Ben dice Ferri(363): "È impossibile separare il delitto da colui che lo ha commesso, come è impossibile nella redazione di una legge penale, supporre (come si fa tuttavia) un tipo di uomo medio, che non si riscontra mai nella realtà in nessun imputato. Ora, come vanno le cose? Il giudice ha dinanzi a sè una bilancia: in una delle coppe egli mette il delitto, nell'altra la pena; egli esita allora - diminuisce qui, aggiunge là, dà all'uopo qualche colpo di pollice, cui si dà il nome di circostanze attenuanti; ed ecco più o meno misurata l'adattabilità sociale dell'individuo.

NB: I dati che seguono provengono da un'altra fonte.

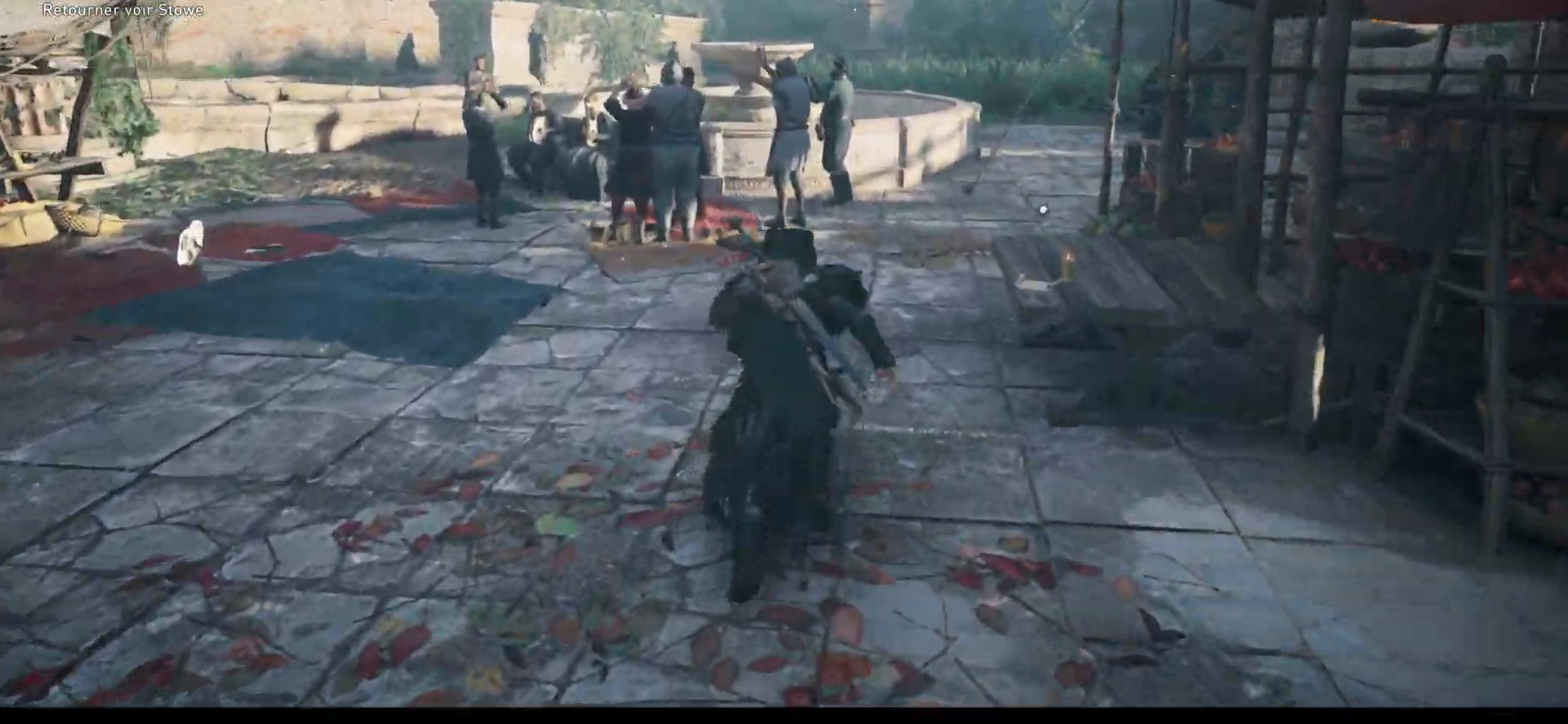
{"buttons": [], "left_stick": "up", "right_stick": "center", "events": [[50, "right_stick", "right"], [233, "right_stick", "center"]]}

E la pena come sarà dosata? Si punirà, per esempio, il parricidio, il più terribile dei delitti, con la più terribile delle pene, la morte? Eh sì! La legge organizza questa rimembranza di ferocia! Essa stabilisce di fronte alla scala dei delitti quella delle pene, gli scalini si corrispondono più o meno, si spinge, si raschia - e si giudica senza alcuna preoccupazione psicologica o fisiologica.
Pronunziata la pena il giudice non si preoccupa se poco dopo quel condannato non gli tornerà dinanzi. Ma durante l'intervallo, che sa mai il giudice dell'esecuzione della pena? Che sa mai dell'effetto prodotto nel condannato dalla privazione della libertà? E per qual motivo colui che è emendato dopo 10 anni di prigione deve scontarne ancora altri 10, e qualche altro escire dopo 5 anni, mentre sarebbe utile che vi restasse ancora? - Il delitto è come una malattia, il rimedio deve essere appropriato all'infermo. È compito dell'antropologia criminale di fissare questa convenienza.